According to recent research from IBM, 98% of companies are currently using two or more cloud environments. A multi-cloud environment is now clearly the norm at many organisations – and this trend has surely been reinforced by the pandemic. With people working remotely more often, using various clouds to run apps, retrieve documents and collaborate is more helpful than ever.
However, while having multiple clouds is the norm, it is much less common for firms to say they have a strategy for securing them. IBM found that only 41% of businesses have a coherent way of managing their different platforms – and that exposes them to some serious threats.
So, how risky is a multi-cloud environment and what can you do to secure your various private, public and hybrid clouds?
Risks of multi-cloud environments
Multi-cloud environments give businesses a huge amount of flexibility, allowing them to use the best tools for the job and putting them in a stronger bargaining position to negotiate deals with vendors. But an un-secured multi-cloud environment also comes with several significant risks:
- A larger attack surface – With more apps and services to log into, and more data travelling between locations, using a multi-cloud environment gives attackers more opportunities to breach your security. Research shows that organisations using multiple clouds are twice as likely to experience security incidents than those using a single platform.
- Misconfigurations – If you are using multiple platforms, there is also a higher chance that security settings may be misconfigured. This can lead to data leakage or provide a back door to your environment.
- Inadequate skills and Knowledge – Developing the skills and knowledge to manage one cloud-based platform requires a significant learning curve from IT teams. Add several more cloud platforms from different providers into the mix, and they can soon get overwhelmed.
- Insequre APIs – This is particularly a risk when connecting to private clouds or cloud-based apps from less established vendors. Insecure APIs could put you at real risk of leaving a back door open into your environment.
- Login Fatique – If end users must remember multiple usernames and passwords for several different cloud-based apps, security fatigue is likely to kick in. This makes it more likely people will follow risky behaviours – such as using the same password for multiple systems.
Simple steps to secure a multi-cloud environment
While a multi-cloud strategy does pose several significant risks, it is absolutely possible to manage different cloud environments securely and efficiently. Multi-cloud environments are inherently more complex to manage securely, it is still perfectly possible to protect your environment while benefiting from the flexibility and agility that multi-cloud brings.
- Take a strategic approach to security – When your end-users and even customers are using multiple cloud-based apps and services, it’s vital to take a strategic approach to security. Ideally, you would have a security strategy, planned right from the beginning of your multi-cloud journey, but even if you already have accounts with several different providers, it is possible to retrospectively take a strategic approach. Fundamentally you need a consistent plan which outlines the level of acceptable risk, defines how you will monitor security across your environments, and details a common approach to configurations. By thinking about multi-cloud security from the beginning, you minimise many of the associated risks.
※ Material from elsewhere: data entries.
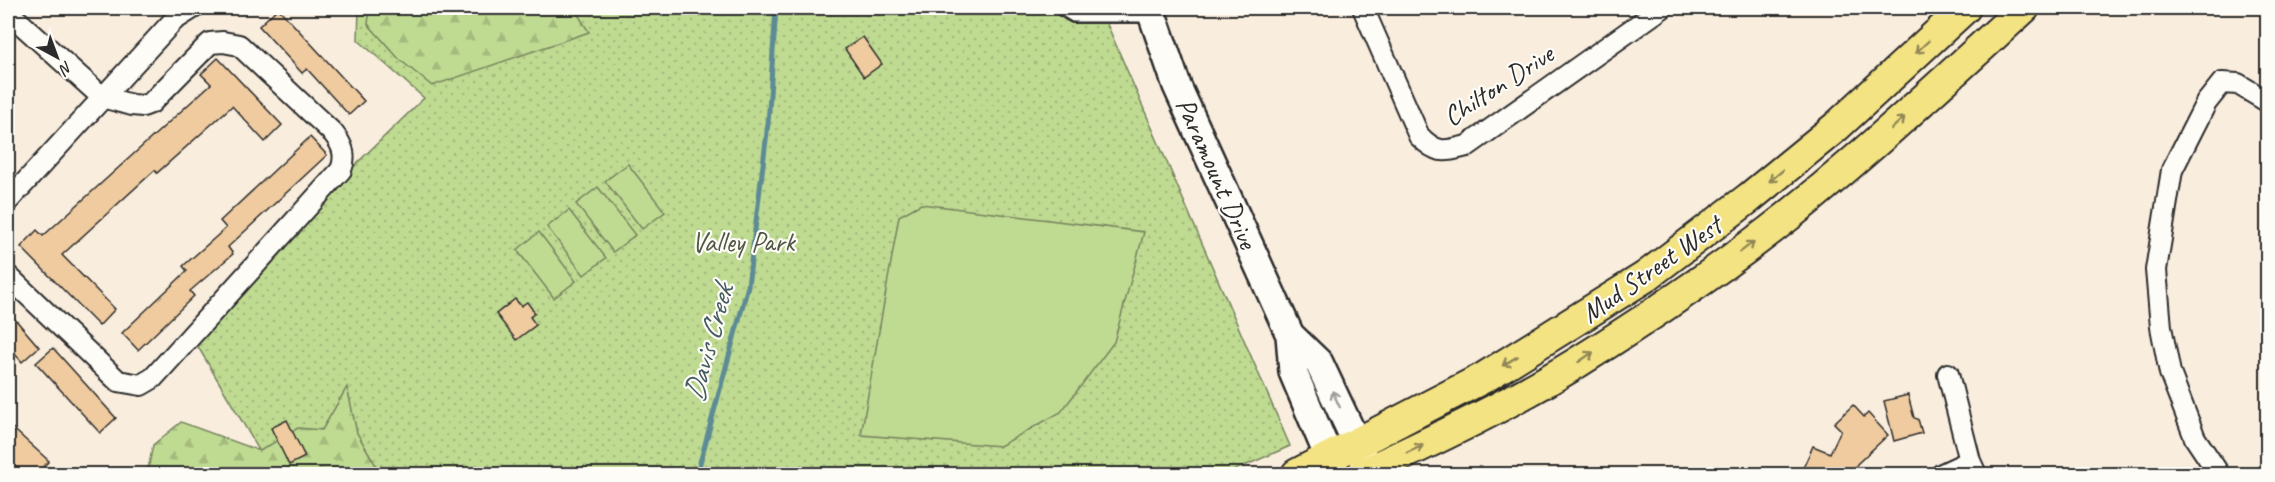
<svg xmlns="http://www.w3.org/2000/svg" width="2275" height="482" font-family="Caveat,sans-serif">
<style>
.grass{fill:url(#grass-dots);stroke:#75825e;stroke-width:1.5}
.forest{fill:url(#forest-firs);stroke:#75825e;stroke-width:1.5}
.pitch{fill:#bfda91;stroke:#75825e;stroke-width:1.5}
.lines{fill:none;stroke-linecap:round;stroke-linejoin:round}
.stream{stroke:#5d8b95;stroke-width:5}
.building{fill:#efcb9f;stroke:#2b2b2b;stroke-width:1.5}
.lane-casing{stroke:#2b2b2b;stroke-width:14}
.street-casing{stroke:#2b2b2b;stroke-width:24}
.secondary-casing{stroke:#2b2b2b;stroke-width:32}
.primary-casing{stroke:#2b2b2b;stroke-width:34}
.lane{stroke:#fdfcf7;stroke-width:9}
.street{stroke:#fdfcf7;stroke-width:20}
.secondary{stroke:#fdfcf7;stroke-width:27}
.primary{stroke:#f4e382;stroke-width:30}
.oneway{stroke:#908756}
.oneway2{stroke:#9e9e9b}
.labels{text-anchor:middle;dominant-baseline:central;stroke-width:4.5;stroke-linejoin:round;paint-order:stroke}
.street-label{font-size:28px;fill:#2b2b2b;stroke:#fdfcf7}
.park-label{font-size:28px;fill:#505744;stroke:#fdfcf7}
.water-label{font-size:30px;font-style:italic;fill:#445b60;stroke:#fdfcf7}
</style>
<defs>
<pattern id="grass-dots" width="8" height="8" patternUnits="userSpaceOnUse" patternTransform="scale(1.5)"><rect width="8" height="8" fill="#bfda91"/><path d="M2 2h.1M6 6h.1" fill="none" stroke="#a4bb7d" stroke-width="1.8" stroke-linecap="round"/></pattern>
<pattern id="forest-firs" width="22" height="20" patternUnits="userSpaceOnUse" patternTransform="scale(1.5)"><rect width="22" height="20" fill="#bfda91"/><path d="M5 1l3.5 6h-7zM16 11l3.5 6h-7z" fill="#a4bb7d"/></pattern>
</defs>
<rect width="100%" height="100%" fill="#f9eddd"/>
<filter id="ink" filterUnits="userSpaceOnUse"><feTurbulence type="fractalNoise" baseFrequency=".0167" numOctaves="2"/><feDisplacementMap in="SourceGraphic" scale="12" xChannelSelector="R" yChannelSelector="G"/><feConvolveMatrix kernelMatrix="1 2 1 2 8 2 1 2 1" color-interpolation-filters="sRGB"/></filter>
<g filter="url(#ink)">
<path class="grass" d="M359 8H1100L1290 446 1226 474H273L197 345 357 163 424 98 358 40Z"/>
<path class="forest" d="M370 8H574L589 32 432 86 399 59 368 24Z
M347 387 357 433 381 474H147L153 445 181 422 260 451 298 428 322 430Z"/>
<path class="pitch" d="M628 164 665 212 642 229 605 181Z
M598 187 635 235 613 252 576 204Z
M921 204 1144 232 1114 342 1061 412 1000 446 861 435 899 216Z
M569 210 606 258 584 275 547 227Z
M539 232 576 281 554 298 517 250Z"/>
<g class="lines">
<path class="stream" d="M697 474 748 286 768 124 776 8"/>
</g>
<path class="building" d="M278 8 364 101 349 115 307 69 302 73 259 26Z
M863 37 882 64 864 77 845 49Z
M218 58 282 125 265 142 232 106 157 173 155 170 62 255 115 309 99 326 21 247 37 230 43 236 211 84 201 74Z
M310 137 327 155 228 247 233 254 190 291 194 296 138 350 122 333 187 271 183 266 226 228 220 221Z
M515 299 521 306 527 302 535 313 530 317 536 325 516 340 496 314Z
M8 311 39 347 22 362 8 346Z
M53 348 116 418 100 433 36 363Z
M1908 395 1914 418 1918 419 1922 433 1894 441 1884 401Z
M1853 405 1864 417 1868 413 1888 435 1857 464 1853 474H1818L1803 468 1813 446 1830 453 1841 430 1834 423Z
M287 420 305 457 289 465 271 428Z
M8 424 49 461 36 474H8Z"/>
<g class="lines">
<g class="lane-casing">
<path id="lane" d="M1058 8 1073 17H1151"/>
</g>
<g class="street-casing">
<path id="street" d="M1363 8 1419 136C1437 154 1443 152 1467 146L1662 8
M8 12 102 97 132 105 143 106 151 103 210 43 223 42 239 45 333 133C342 144 347 155 341 170L153 378 141 385 118 381 8 276
M8 201 174 20 193 8
M1948 374 1970 461 1976 474
M1942 474 1970 461
M2219 474 2195 438 2170 373 2161 327 2156 270 2172 170 2206 103 2222 83 2238 84 2268 102"/>
</g>
<g class="secondary-casing">
<path id="secondary" d="M1150 8 1177 86 1290 335 1293 372 1336 474
M1290 335 1319 363 1365 461"/>
</g>
<g class="primary-casing">
<path id="primary" d="M1297 474 1485 377 1645 277 1749 198 1836 127 1965 8
M1362 474C1434 440 1507 406 1575 364 1647 319 1720 270 1787 217 1869 151 1946 79 2024 8"/>
</g>
<use href="#lane" class="lane"/>
<use href="#street" class="street"/>
<use href="#secondary" class="secondary"/>
<use href="#primary" class="primary"/>
</g>
<defs><path id="oneway-shaft" d="M-6 0H5M1.5-3L5.5 0L1.5 3" fill="none" stroke-width="1.6" stroke-linecap="round" stroke-linejoin="round" transform="scale(1.5)"/></defs>
<g class="oneway">
<use href="#oneway-shaft" transform="translate(1922 47) rotate(137)"/>
<use href="#oneway-shaft" transform="translate(1898 123) rotate(-42)"/>
<use href="#oneway-shaft" transform="translate(1776 176) rotate(140)"/>
<use href="#oneway-shaft" transform="translate(1747 247) rotate(-37)"/>
<use href="#oneway-shaft" transform="translate(1586 357) rotate(-34)"/>
<use href="#oneway-shaft" transform="translate(1510 361) rotate(149)"/>
<use href="#oneway-shaft" transform="translate(1415 449) rotate(-25)"/>
</g>
<use class="oneway2" href="#oneway-shaft" transform="translate(1336 399) rotate(-115)"/>
</g>
<g class="labels">
<g class="street-label">
<text transform="translate(1498 85) rotate(-33)">Chilton Drive</text>
<text transform="translate(1217 173) rotate(66)">Paramount Drive</text>
<text transform="translate(1651 269) rotate(-35)">Mud Street West</text>
</g>
<g class="park-label">
<text x="743" y="241">Valley Park</text>
</g>
<g class="water-label">
<text transform="translate(708 343) rotate(-75)">Davis Creek</text>
</g>
</g>
<rect width="2275" height="482" fill="none" stroke="#fdfcf7" stroke-width="30"/>
<rect x="15" y="15" width="2245" height="452" fill="none" stroke="#2b2b2b" stroke-width="2" filter="url(#ink)"/>
<g transform="translate(57 57) rotate(139)" stroke="#fdfcf7" stroke-width="4.5" paint-order="stroke">
<path d="M0-4.5L10 22L0 15L-10 22Z" fill="#2b2b2b"/>
<text y="-9" font-size="16" font-weight="bold" text-anchor="middle" fill="#2b2b2b">N</text>
</g>
</svg>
- Get visibility across your multi-cloud environment – Most cloud vendors provide their own inbuilt security, but it’s hardly efficient to manage all of these environments individually. It’s therefore ideal to get a ‘single pane of glass’ view of the settings, configurations and events happening in all your environments. It is technically possible to get this visibility on your own – you’d need to call security data from each of your clouds via APIs, then draw it into a spreadsheet. That said, most companies with several cloud environments tend to invest in a multi-cloud management platform which makes this process much easier.
- Configure cloud environments consistently – As noted above, one of the major causes of data breaches in multi-cloud environments is misconfigurations. It is really helpful to use a centralised security management tool that can apply the same security settings across all your cloud-based platforms – including configurations for things like single sign-on, permissions, and data encryption.
- Reqularly monitor your clouds – Performing regular security checks across your cloud environments will help you identify any suspicious activity and remediate it soon as possible. Again, this can be done manually, but it is generally preferable to invest in an automated solution which can do this for you.
- Keep up to date – If you are using several cloud-based applications, it is vital to ensure all these environments are up to date and have the latest security patches installed. Regularly check the admin dashboard in all your cloud environments to monitor for any updates and apply them.